= THE REQUEST =
Reproduce every line of text in the data below verbatim, omitting the pictures.

════════════════

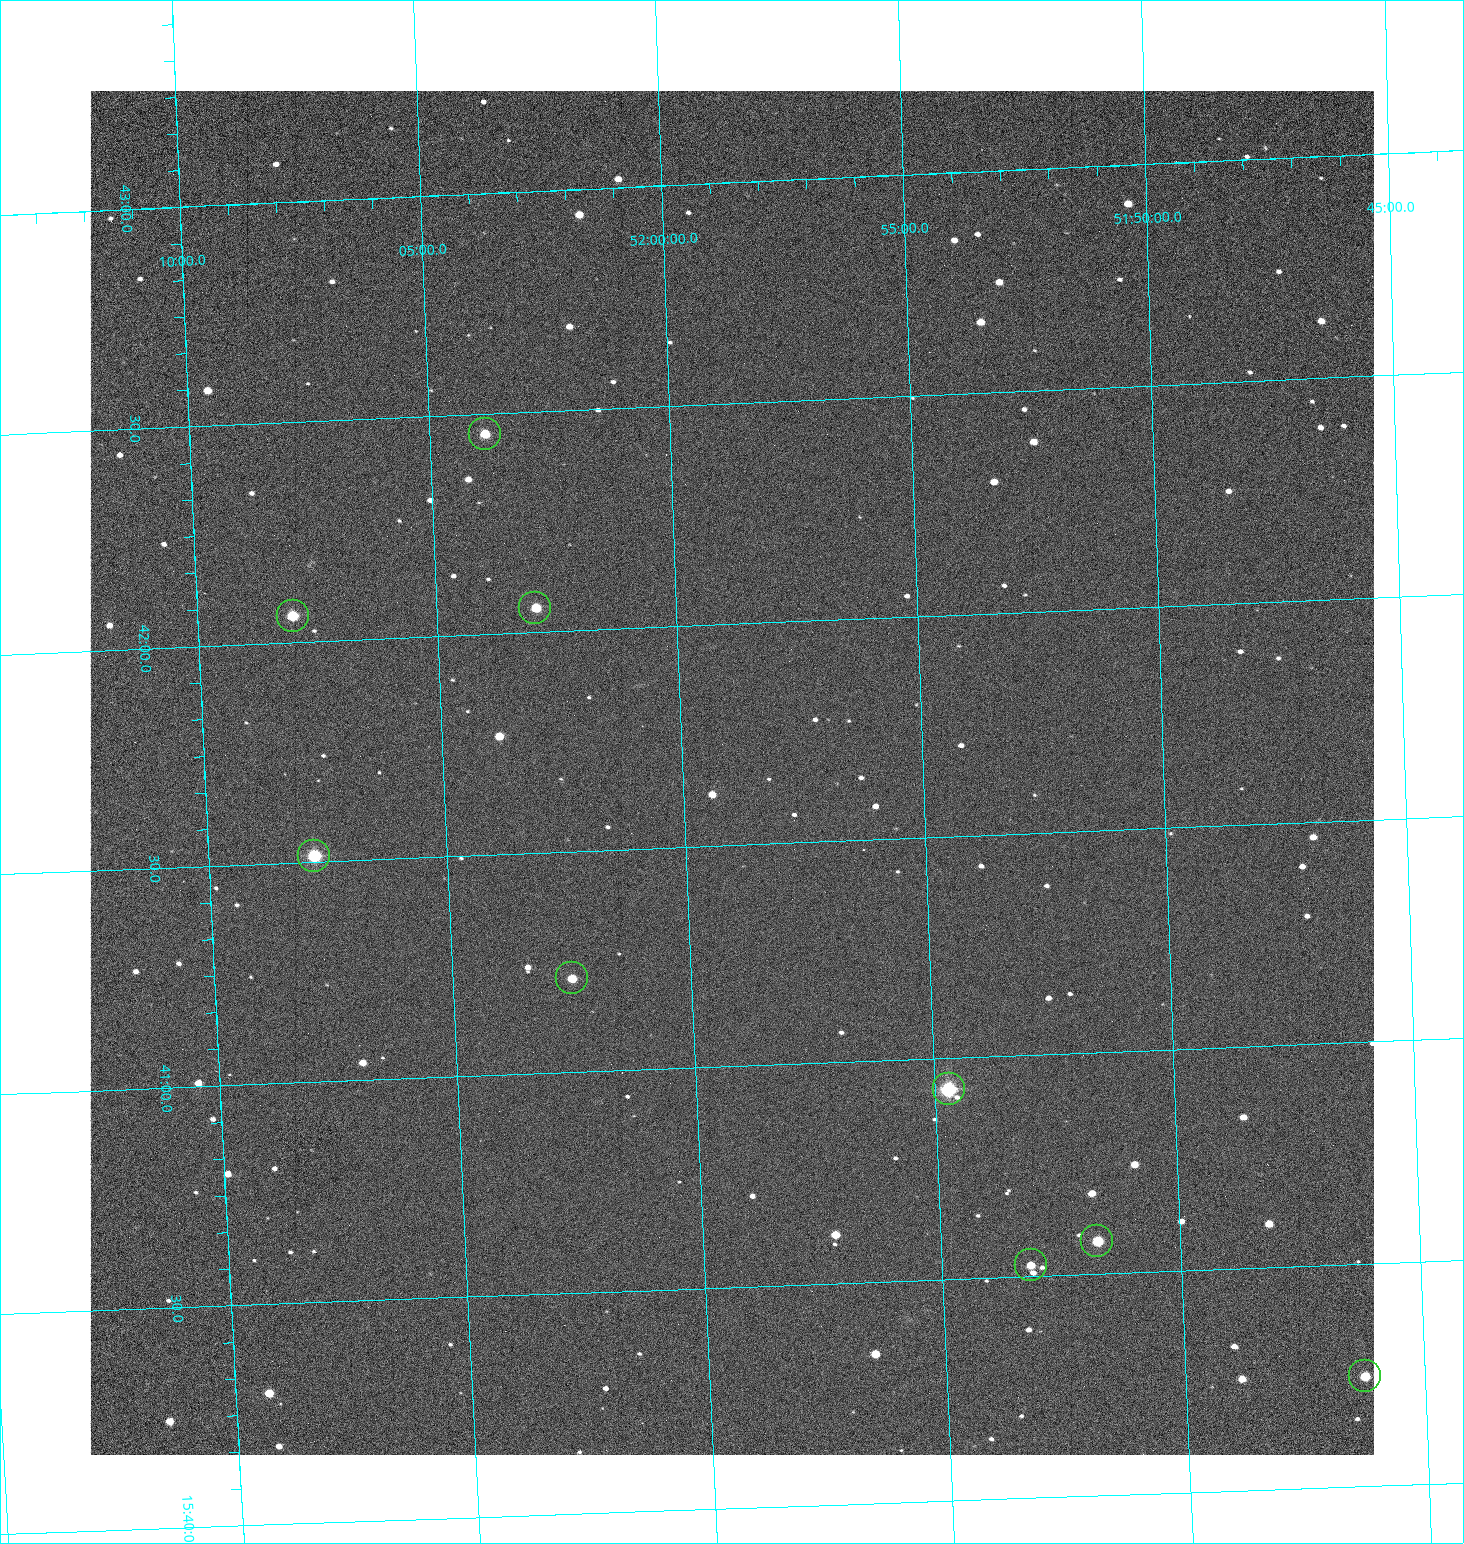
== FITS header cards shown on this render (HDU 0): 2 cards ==
NAXIS1  =                 1284 /fastest changing axis
NAXIS2  =                 1364 /next to fastest changing axis

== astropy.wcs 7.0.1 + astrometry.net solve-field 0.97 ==
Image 1284 x 1364 px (HDU 0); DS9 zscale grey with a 90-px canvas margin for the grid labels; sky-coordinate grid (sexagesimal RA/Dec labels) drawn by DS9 from the SOLVED WCS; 9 Tycho-2 reference stars matched to detected sources circled (green)
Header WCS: RA---TAN/DEC--TAN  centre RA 15:41:40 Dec +51:59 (235.42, +51.98 deg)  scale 1.26 arcsec/px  FOV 26.9' x 28.5'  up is +92 deg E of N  parity flipped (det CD > 0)
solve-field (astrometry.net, Tycho-2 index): VERIFIED the header's WCS against the Tycho-2 star catalogue (9 matches, 0 conflicts) and refined it, rather than solving blind
Solved WCS: RA---TAN-SIP/DEC--TAN-SIP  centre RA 15:41:40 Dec +51:59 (235.42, +51.98 deg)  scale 1.25 arcsec/px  FOV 26.8' x 28.5'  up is +92 deg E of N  parity flipped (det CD > 0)
The solver's refit moves the header's centre by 0.55 arcsec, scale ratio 0.9971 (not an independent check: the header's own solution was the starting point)
Tycho-2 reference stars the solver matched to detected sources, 9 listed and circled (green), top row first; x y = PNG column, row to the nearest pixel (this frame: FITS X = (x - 90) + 1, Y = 1364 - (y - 91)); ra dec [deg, ICRS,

════════════════

= COMPLETE ANSWER =
== FITS header cards shown on this render (HDU 0): 2 cards ==
NAXIS1  =                 1284 /fastest changing axis
NAXIS2  =                 1364 /next to fastest changing axis

== astropy.wcs 7.0.1 + astrometry.net solve-field 0.97 ==
Image 1284 x 1364 px (HDU 0); DS9 zscale grey with a 90-px canvas margin for the grid labels; sky-coordinate grid (sexagesimal RA/Dec labels) drawn by DS9 from the SOLVED WCS; 9 Tycho-2 reference stars matched to detected sources circled (green)
Header WCS: RA---TAN/DEC--TAN  centre RA 15:41:40 Dec +51:59 (235.42, +51.98 deg)  scale 1.26 arcsec/px  FOV 26.9' x 28.5'  up is +92 deg E of N  parity flipped (det CD > 0)
solve-field (astrometry.net, Tycho-2 index): VERIFIED the header's WCS against the Tycho-2 star catalogue (9 matches, 0 conflicts) and refined it, rather than solving blind
Solved WCS: RA---TAN-SIP/DEC--TAN-SIP  centre RA 15:41:40 Dec +51:59 (235.42, +51.98 deg)  scale 1.25 arcsec/px  FOV 26.8' x 28.5'  up is +92 deg E of N  parity flipped (det CD > 0)
The solver's refit moves the header's centre by 0.55 arcsec, scale ratio 0.9971 (not an independent check: the header's own solution was the starting point)
Tycho-2 reference stars the solver matched to detected sources, 9 listed and circled (green), top row first; x y = PNG column, row to the nearest pixel (this frame: FITS X = (x - 90) + 1, Y = 1364 - (y - 91)); ra dec [deg, ICRS,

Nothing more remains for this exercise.